- [WHAT YOU ARE ASKED TO DO] Reproduce every line of text in the records below verbatim. Leave out the pictures.

SUPPLIED ENTRIES section start

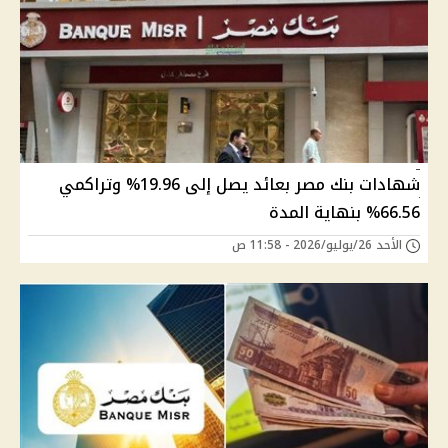
شهادات بنك مصر بعائد يصل إلى 19.96% وتراكمي
66.56% بنهاية المدة
الأحد 26/يوليو/2026 - 11:58 ص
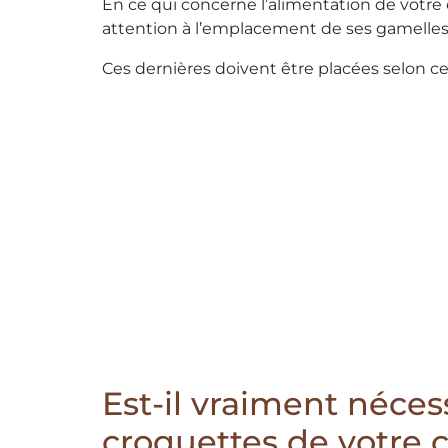
En ce qui concerne l’alimentation de votre c
attention à l’emplacement de ses gamelles
Ces dernières doivent être placées selon ce
Est-il vraiment néces
croquettes de votre c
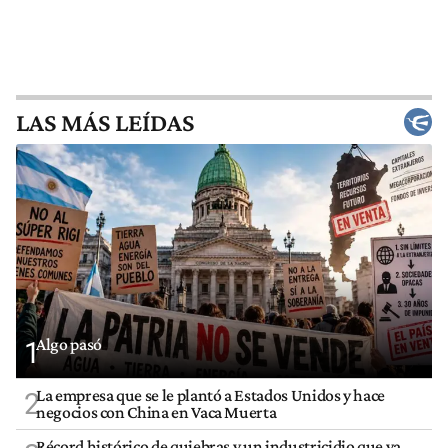
LAS MÁS LEÍDAS
Algo pasó
1
La empresa que se le plantó a Estados Unidos y hace
2
negocios con China en Vaca Muerta
Récord histórico de quiebras y un industricidio que ya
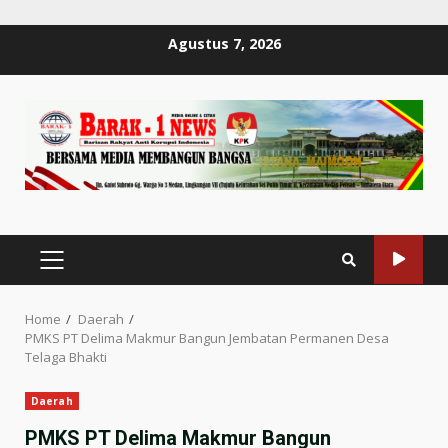
Skip
Agustus 7, 2026
to
content
PRIMARY
MENU
Home
Daerah
PMKS PT Delima Makmur Bangun Jembatan Permanen Desa
Telaga Bhakti
Daerah
PMKS PT Delima Makmur Bangun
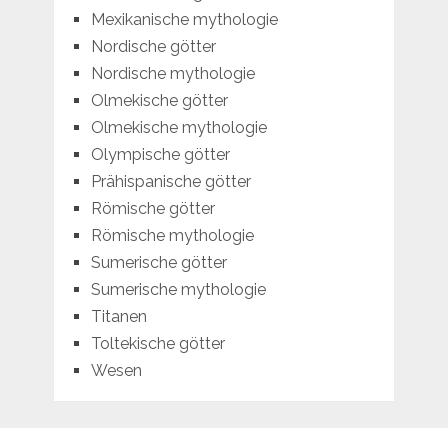
Mexikanische mythologie
Nordische götter
Nordische mythologie
Olmekische götter
Olmekische mythologie
Olympische götter
Prähispanische götter
Römische götter
Römische mythologie
Sumerische götter
Sumerische mythologie
Titanen
Toltekische götter
Wesen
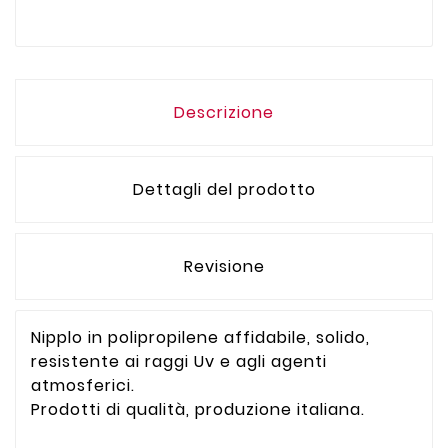
Descrizione
Dettagli del prodotto
Revisione
Nipplo in polipropilene affidabile, solido,
resistente ai raggi Uv e agli agenti
atmosferici.
Prodotti di qualità, produzione italiana.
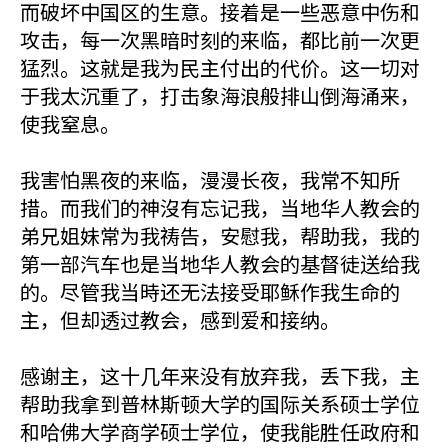
而破坏中国区的生意。接着是一些恶意中伤和
攻击，每一次黑暗时刻的来临，都比前一次更
猛烈。这就是我为民主付出的代价。这一切对
于我太沉重了，打击象海浪般排山倒海涌来，
使我窒息。
我害怕黑夜的来临，漫漫长夜，我常不知所
措。而我们的神沒有忘记我，当地华人教会的
弟兄姐妹常为我祷告，安慰我，帮助我，我的
第一部汽车也是当地华人教会的基督徒送给我
的。尽管我当時还无法接受耶稣作我生命的
主，但却透过教会，感到爱和接纳。
感谢主，这十几年来没有放弃我，丢下我，主
帮助我拿到普林斯顿大学的国际关系硕士学位
和哈佛大学商学硕士学位，使我能胜任政府和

SUPPLIED ENTRIES section end

- [ANSWER FOR THE TASK]
شهادات بنك مصر بعائد يصل إلى 19.96% وتراكمي
66.56% بنهاية المدة
الأحد 26/يوليو/2026 - 11:58 ص
En ce qui concerne l’alimentation de votre c
attention à l’emplacement de ses gamelles
Ces dernières doivent être placées selon ce
Est-il vraiment néces
croquettes de votre c
LAS MÁS LEÍDAS
Algo pasó
1
La empresa que se le plantó a Estados Unidos y hace
2
negocios con China en Vaca Muerta
Récord histórico de quiebras y un industricidio que ya
Skip
Agustus 7, 2026
to
content
PRIMARY
MENU
Home
Daerah
PMKS PT Delima Makmur Bangun Jembatan Permanen Desa
Telaga Bhakti
Daerah
PMKS PT Delima Makmur Bangun
Mexikanische mythologie
Nordische götter
Nordische mythologie
Olmekische götter
Olmekische mythologie
Olympische götter
Prähispanische götter
Römische götter
Römische mythologie
Sumerische götter
Sumerische mythologie
Titanen
Toltekische götter
Wesen
Descrizione
Dettagli del prodotto
Revisione
Nipplo in polipropilene affidabile, solido,
resistente ai raggi Uv e agli agenti
atmosferici.
Prodotti di qualità, produzione italiana.
而破坏中国区的生意。接着是一些恶意中伤和
攻击，每一次黑暗时刻的来临，都比前一次更
猛烈。这就是我为民主付出的代价。这一切对
于我太沉重了，打击象海浪般排山倒海涌来，
使我窒息。
我害怕黑夜的来临，漫漫长夜，我常不知所
措。而我们的神沒有忘记我，当地华人教会的
弟兄姐妹常为我祷告，安慰我，帮助我，我的
第一部汽车也是当地华人教会的基督徒送给我
的。尽管我当時还无法接受耶稣作我生命的
主，但却透过教会，感到爱和接纳。
感谢主，这十几年来没有放弃我，丢下我，主
帮助我拿到普林斯顿大学的国际关系硕士学位
和哈佛大学商学硕士学位，使我能胜任政府和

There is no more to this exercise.